Follath F, Ha H R, Schütz E, Bühler F
Br J Clin Pharmacol. 1986;21 Suppl 2(Suppl 2):149S-153S. doi: 10.1111/j.1365-2125.1986.tb02864.x.
Verapamil is a racemic mixture of two optical isomers, the (-)-form being the more active component. Recent studies indicate a rapid hepatic transformation of (-)-verapamil, which results in different concentration-effect relationships after oral and intravenous administration. In practice the important pharmacokinetic properties of verapamil are low bioavailability (20%), predominant elimination by metabolism (greater than 95%) and a relatively short half-life (t1/2, beta is 3-5 h). After repeated dosing, the rate of hepatic drug clearance seems to decrease. Slow release (SR) formulations of verapamil may offer certain therapeutic advantages during long-term treatment. A comparison of conventional (C) and SR tablets in a 1-week treatment of eight cardiac patients showed a relative bioavailability (AUCSR/AUCC) of 90 +/- 30%. More stable serum drug levels were maintained by 12-hourly administration of SR verapamil.

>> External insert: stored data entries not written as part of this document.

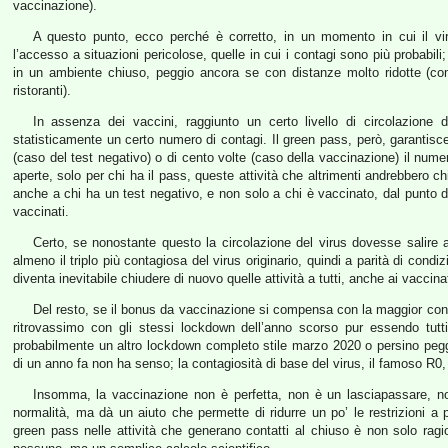
vaccinazione).
A questo punto, ecco perché è corretto, in un momento in cui il vir
l’accesso a situazioni pericolose, quelle in cui i contagi sono più probabili
in un ambiente chiuso, peggio ancora se con distanze molto ridotte (c
ristoranti).
In assenza dei vaccini, raggiunto un certo livello di circolazione 
statisticamente un certo numero di contagi. Il green pass, però, garantisce 
(caso del test negativo) o di cento volte (caso della vaccinazione) il numer
aperte, solo per chi ha il pass, queste attività che altrimenti andrebbero ch
anche a chi ha un test negativo, e non solo a chi è vaccinato, dal punto 
vaccinati.
Certo, se nonostante questo la circolazione del virus dovesse salire 
almeno il triplo più contagiosa del virus originario, quindi a parità di condi
diventa inevitabile chiudere di nuovo quelle attività a tutti, anche ai vaccinat
Del resto, se il bonus da vaccinazione si compensa con la maggior conta
ritrovassimo con gli stessi lockdown dell’anno scorso pur essendo tutt
probabilmente un altro lockdown completo stile marzo 2020 o persino peggio
di un anno fa non ha senso; la contagiosità di base del virus, il famoso R0,
Insomma, la vaccinazione non è perfetta, non è un lasciapassare, non
normalità, ma dà un aiuto che permette di ridurre un po’ le restrizioni a p
green pass nelle attività che generano contatti al chiuso è non solo rag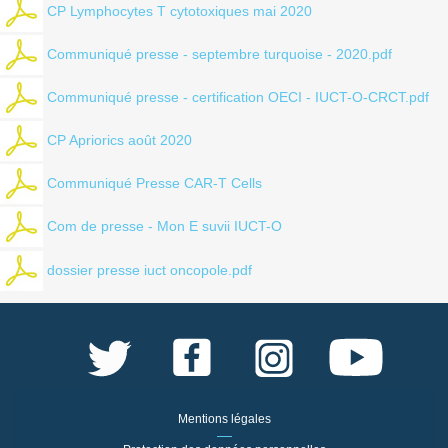
CP Lymphocytes T cytotoxiques mai 2020
Communiqué presse - septembre turquoise - 2020.pdf
Communiqué presse - certification OECI - IUCT-O-CRCT.pdf
CP Apriorics août 2020
Communiqué Presse CAR-T Cells
Com de presse - Mon E suvii IUCT-O
dossier presse iuct oncopole.pdf
Mentions légales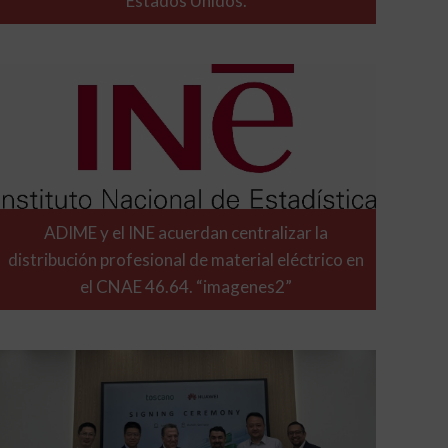
Estados Unidos.
ADIME y el INE acuerdan centralizar la
distribución profesional de material eléctrico en
el CNAE 46.64. “imagenes2”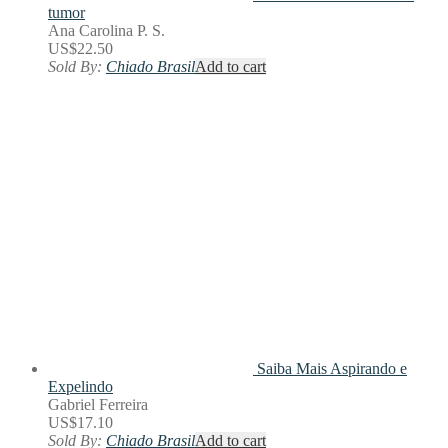
tumor
Ana Carolina P. S.
US$
22.50
Sold By:
Chiado Brasil
Add to cart
Saiba Mais
Aspirando e
Expelindo
Gabriel Ferreira
US$
17.10
Sold By:
Chiado Brasil
Add to cart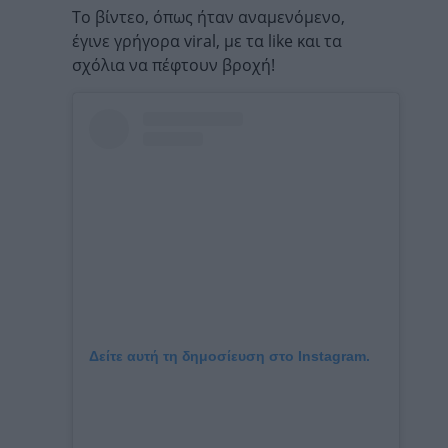
Το βίντεο, όπως ήταν αναμενόμενο,
έγινε γρήγορα viral, με τα like και τα
σχόλια να πέφτουν βροχή!
Δείτε αυτή τη δημοσίευση στο Instagram.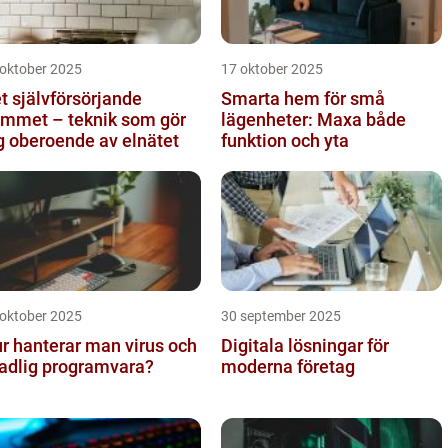
 oktober 2025
17 oktober 2025
t självförsörjande
Smarta hem för små
mmet – teknik som gör
lägenheter: Maxa både
g oberoende av elnätet
funktion och yta
 oktober 2025
30 september 2025
r hanterar man virus och
Digitala lösningar för
adlig programvara?
moderna företag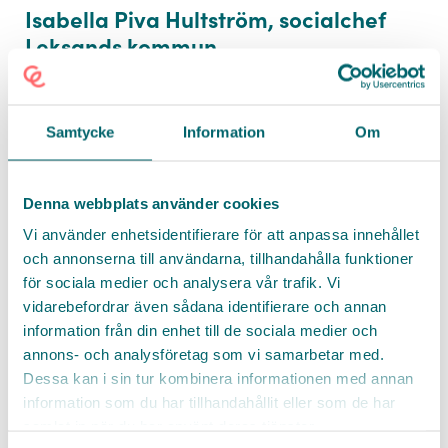
Isabella Piva Hultström, socialchef
Leksands kommun
hej@go-care.se
0708 570 080
Isabella Piva Hultström är sjuksköterskan som
gjort karriär inom vård och omsorg! Idag sitter
Namn *
hon som Leksands kommuns nya socialchef och
Samtycke
Information
Om
leder närmare 600 medarbetare och vikarier.
Hennes förmåga att driva förändring och förmå
Titel
Denna webbplats använder cookies
människor runt sig att växa har genomsyrat
hela hennes yrkesliv. Isabella inledde sin karriär
Vi använder enhetsidentifierare för att anpassa innehållet
som undersköterska, sedan operativ
och annonserna till användarna, tillhandahålla funktioner
Facebook
sjuksköterska, verksamhetschef i Kungsör och
E-post *
för sociala medier och analysera vår trafik. Vi
Twitter
idag är hon socialchef.
vidarebefordrar även sådana identifierare och annan
LinkedIn
information från din enhet till de sociala medier och
annons- och analysföretag som vi samarbetar med.
Läs mer
här
.
Telefonnummer
Messenger
Dessa kan i sin tur kombinera informationen med annan
Genom att skicka in mina uppgifter
godkänner jag Go Cares
E-post
allmänna villkor
.
information som du har tillhandahållit eller som de har
Jag har även tagit del av Go Cares
personuppgiftspolicy
Kopiera länk
samlat in när du har använt deras tjänster.
Organisation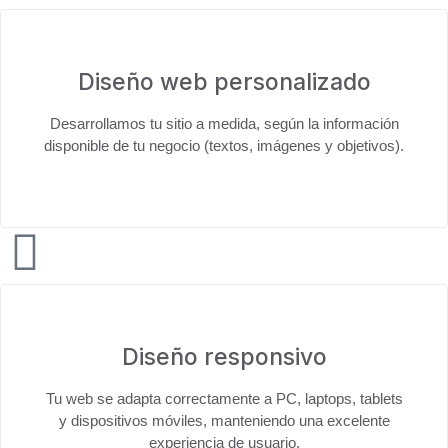
Diseño web personalizado
Desarrollamos tu sitio
a medida
, según la información
disponible de tu negocio (textos, imágenes y objetivos).
Diseño responsivo
Tu web se adapta correctamente a
PC, laptops, tablets
y dispositivos móviles
, manteniendo una excelente
experiencia de usuario.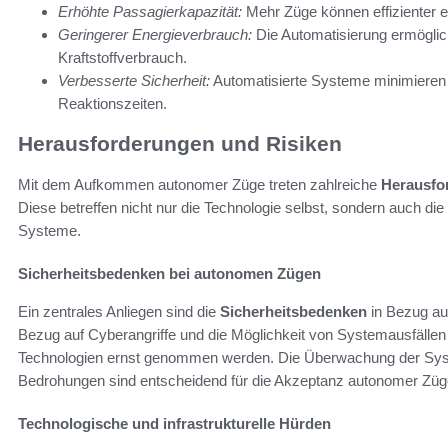
Erhöhte Passagierkapazität:
Mehr Züge können effizienter e
Geringerer Energieverbrauch:
Die Automatisierung ermöglich
Kraftstoffverbrauch.
Verbesserte Sicherheit:
Automatisierte Systeme minimieren 
Reaktionszeiten.
Herausforderungen und Risiken
Mit dem Aufkommen autonomer Züge treten zahlreiche
Herausfo
Diese betreffen nicht nur die Technologie selbst, sondern auch die 
Systeme.
Sicherheitsbedenken bei autonomen Zügen
Ein zentrales Anliegen sind die
Sicherheitsbedenken
in Bezug au
Bezug auf Cyberangriffe und die Möglichkeit von Systemausfälle
Technologien ernst genommen werden. Die Überwachung der Sy
Bedrohungen sind entscheidend für die Akzeptanz autonomer Züg
Technologische und infrastrukturelle Hürden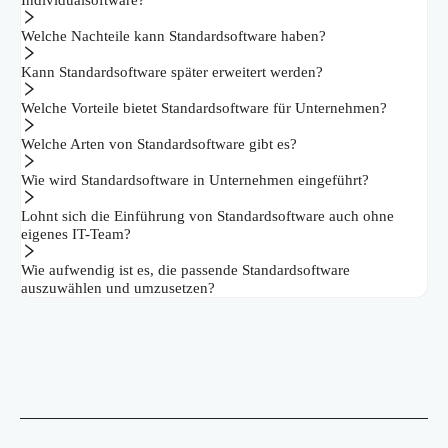
Individualsoftware?
Welche Nachteile kann Standardsoftware haben?
Kann Standardsoftware später erweitert werden?
Welche Vorteile bietet Standardsoftware für Unternehmen?
Welche Arten von Standardsoftware gibt es?
Wie wird Standardsoftware in Unternehmen eingeführt?
Lohnt sich die Einführung von Standardsoftware auch ohne
eigenes IT-Team?
Wie aufwendig ist es, die passende Standardsoftware
auszuwählen und umzusetzen?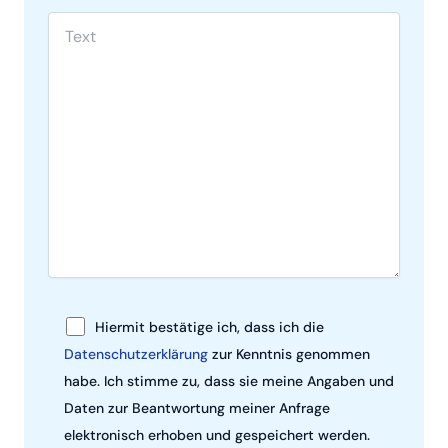
Bitte lasse dieses Feld leer.
Bitte lasse dieses Feld leer.
Hiermit bestätige ich, dass ich die
Datenschutzerklärung
zur Kenntnis genommen
habe. Ich stimme zu, dass sie meine Angaben und
Daten zur Beantwortung meiner Anfrage
elektronisch erhoben und gespeichert werden.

A further study using a new 240 mg SR preparation in patients with arterial hypertension showed that even a single daily dose can be sufficient for adequate blood pressure control over 24 h.
维拉帕米是两种旋光异构体的外消旋混合物,(-)-型是活性更强的成分。最近的研究表明,(-)-维拉帕米在肝脏中迅速转化,这导致口服和静脉给药后浓度-效应关系有所不同。实际上,维拉帕米重要的药代动力学特性包括生物利用度低(20%)、主要通过代谢消除(超过95%)以及半衰期相对较短(t1/2,β为3 - 5小时)。重复给药后,肝脏药物清除率似乎会降低。维拉帕米缓释(SR)制剂在长期治疗期间可能具有一定的治疗优势。对8名心脏病患者进行为期1周的常规(C)片剂和SR片剂比较,结果显示相对生物利用度(AUCSR/AUCC)为90±30%。每12小时服用一次SR维拉帕米可维持更稳定的血清药物水平。另一项针对动脉高血压患者使用新型240毫克SR制剂的研究表明,即使每日单次给药也足以在24小时内充分控制血压。